> **Task directions**:
Reproduce, from the lines below, exactly the stretch that begins at the line containing "nose: (630, 151)" and ends at the line containing "left elbow: (1195, 260)", both included.

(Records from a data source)
══════════════════════════════

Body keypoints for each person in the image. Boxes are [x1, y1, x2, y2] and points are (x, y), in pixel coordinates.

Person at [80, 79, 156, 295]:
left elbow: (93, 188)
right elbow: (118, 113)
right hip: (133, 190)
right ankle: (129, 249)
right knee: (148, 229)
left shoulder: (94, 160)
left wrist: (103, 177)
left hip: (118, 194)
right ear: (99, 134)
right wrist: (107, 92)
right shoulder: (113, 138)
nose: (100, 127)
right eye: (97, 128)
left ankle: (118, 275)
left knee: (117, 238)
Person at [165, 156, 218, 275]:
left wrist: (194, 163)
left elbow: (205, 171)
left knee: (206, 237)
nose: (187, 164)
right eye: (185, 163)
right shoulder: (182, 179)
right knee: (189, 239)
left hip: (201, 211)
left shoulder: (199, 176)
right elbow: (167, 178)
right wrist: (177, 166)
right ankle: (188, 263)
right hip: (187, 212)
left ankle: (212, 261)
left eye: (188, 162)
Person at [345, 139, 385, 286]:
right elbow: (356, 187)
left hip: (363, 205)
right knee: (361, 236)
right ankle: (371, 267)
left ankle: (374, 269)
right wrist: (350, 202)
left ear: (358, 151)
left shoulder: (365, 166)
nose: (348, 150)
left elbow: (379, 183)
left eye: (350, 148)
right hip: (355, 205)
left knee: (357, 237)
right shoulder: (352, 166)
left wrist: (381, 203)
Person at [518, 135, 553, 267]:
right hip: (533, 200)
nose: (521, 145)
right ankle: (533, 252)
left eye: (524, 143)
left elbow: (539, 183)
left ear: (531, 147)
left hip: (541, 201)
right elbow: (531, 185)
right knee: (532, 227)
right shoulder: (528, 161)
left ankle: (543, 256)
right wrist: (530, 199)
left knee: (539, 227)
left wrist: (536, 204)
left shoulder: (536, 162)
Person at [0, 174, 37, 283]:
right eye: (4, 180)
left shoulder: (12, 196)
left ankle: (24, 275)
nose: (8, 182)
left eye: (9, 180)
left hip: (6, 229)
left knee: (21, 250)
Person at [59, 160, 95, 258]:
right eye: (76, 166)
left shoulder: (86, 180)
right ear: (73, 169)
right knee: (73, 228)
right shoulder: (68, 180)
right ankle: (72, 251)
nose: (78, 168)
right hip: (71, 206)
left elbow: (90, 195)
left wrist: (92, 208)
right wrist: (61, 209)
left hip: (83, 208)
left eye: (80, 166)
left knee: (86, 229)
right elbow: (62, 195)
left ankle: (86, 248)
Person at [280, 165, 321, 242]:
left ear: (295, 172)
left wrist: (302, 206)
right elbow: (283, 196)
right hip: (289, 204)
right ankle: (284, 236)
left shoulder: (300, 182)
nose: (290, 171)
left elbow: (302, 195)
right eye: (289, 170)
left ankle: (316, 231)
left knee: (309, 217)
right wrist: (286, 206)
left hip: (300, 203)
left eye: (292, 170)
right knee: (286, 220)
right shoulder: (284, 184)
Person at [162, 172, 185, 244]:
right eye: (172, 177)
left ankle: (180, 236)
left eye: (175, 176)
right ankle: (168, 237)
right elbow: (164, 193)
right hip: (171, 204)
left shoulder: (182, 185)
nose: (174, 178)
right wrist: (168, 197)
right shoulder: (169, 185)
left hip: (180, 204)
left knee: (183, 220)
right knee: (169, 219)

══════════════════════════════

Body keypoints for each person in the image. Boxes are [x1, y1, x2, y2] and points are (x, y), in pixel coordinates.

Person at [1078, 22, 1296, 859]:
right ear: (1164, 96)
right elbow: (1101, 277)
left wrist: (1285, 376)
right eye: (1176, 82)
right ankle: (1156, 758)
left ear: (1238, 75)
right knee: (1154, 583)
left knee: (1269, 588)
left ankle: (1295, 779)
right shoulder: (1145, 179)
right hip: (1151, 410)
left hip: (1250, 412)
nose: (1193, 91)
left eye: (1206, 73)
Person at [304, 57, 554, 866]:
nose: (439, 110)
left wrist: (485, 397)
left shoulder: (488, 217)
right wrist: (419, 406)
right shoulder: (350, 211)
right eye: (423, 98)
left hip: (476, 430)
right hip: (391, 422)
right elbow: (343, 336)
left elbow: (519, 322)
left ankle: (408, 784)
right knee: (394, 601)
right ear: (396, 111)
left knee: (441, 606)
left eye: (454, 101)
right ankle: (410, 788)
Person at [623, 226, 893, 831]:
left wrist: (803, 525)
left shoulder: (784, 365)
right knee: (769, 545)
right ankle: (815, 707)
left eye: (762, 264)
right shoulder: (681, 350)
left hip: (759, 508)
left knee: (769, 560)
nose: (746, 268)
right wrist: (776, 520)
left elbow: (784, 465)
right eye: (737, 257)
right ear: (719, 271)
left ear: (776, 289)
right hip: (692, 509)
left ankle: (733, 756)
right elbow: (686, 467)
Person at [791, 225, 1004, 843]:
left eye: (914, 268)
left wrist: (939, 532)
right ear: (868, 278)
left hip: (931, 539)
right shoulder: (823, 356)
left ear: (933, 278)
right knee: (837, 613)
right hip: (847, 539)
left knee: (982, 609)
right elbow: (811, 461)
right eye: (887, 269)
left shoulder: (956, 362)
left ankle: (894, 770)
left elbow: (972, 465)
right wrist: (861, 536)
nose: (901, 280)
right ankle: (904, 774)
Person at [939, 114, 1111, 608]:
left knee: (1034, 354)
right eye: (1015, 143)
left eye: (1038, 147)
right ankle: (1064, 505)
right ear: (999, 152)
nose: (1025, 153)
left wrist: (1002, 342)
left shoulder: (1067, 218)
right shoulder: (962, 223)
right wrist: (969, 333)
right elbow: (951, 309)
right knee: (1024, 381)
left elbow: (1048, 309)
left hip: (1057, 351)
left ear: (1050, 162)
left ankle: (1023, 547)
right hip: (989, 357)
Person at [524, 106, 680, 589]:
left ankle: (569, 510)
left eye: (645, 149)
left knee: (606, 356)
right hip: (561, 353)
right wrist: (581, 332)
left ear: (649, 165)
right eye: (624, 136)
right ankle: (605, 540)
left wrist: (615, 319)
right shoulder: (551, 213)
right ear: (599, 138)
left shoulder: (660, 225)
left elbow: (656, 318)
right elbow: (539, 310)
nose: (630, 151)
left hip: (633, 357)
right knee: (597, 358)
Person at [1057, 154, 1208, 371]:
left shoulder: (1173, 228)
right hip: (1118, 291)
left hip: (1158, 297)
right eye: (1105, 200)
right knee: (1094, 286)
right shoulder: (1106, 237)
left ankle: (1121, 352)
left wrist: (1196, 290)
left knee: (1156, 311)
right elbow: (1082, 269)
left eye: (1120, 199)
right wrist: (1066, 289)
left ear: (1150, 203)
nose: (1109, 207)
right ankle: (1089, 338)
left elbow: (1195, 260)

══════════════════════════════

> **The completed task**:
nose: (630, 151)
left hip: (633, 357)
right knee: (597, 358)
Person at [1057, 154, 1208, 371]:
left shoulder: (1173, 228)
right hip: (1118, 291)
left hip: (1158, 297)
right eye: (1105, 200)
right knee: (1094, 286)
right shoulder: (1106, 237)
left ankle: (1121, 352)
left wrist: (1196, 290)
left knee: (1156, 311)
right elbow: (1082, 269)
left eye: (1120, 199)
right wrist: (1066, 289)
left ear: (1150, 203)
nose: (1109, 207)
right ankle: (1089, 338)
left elbow: (1195, 260)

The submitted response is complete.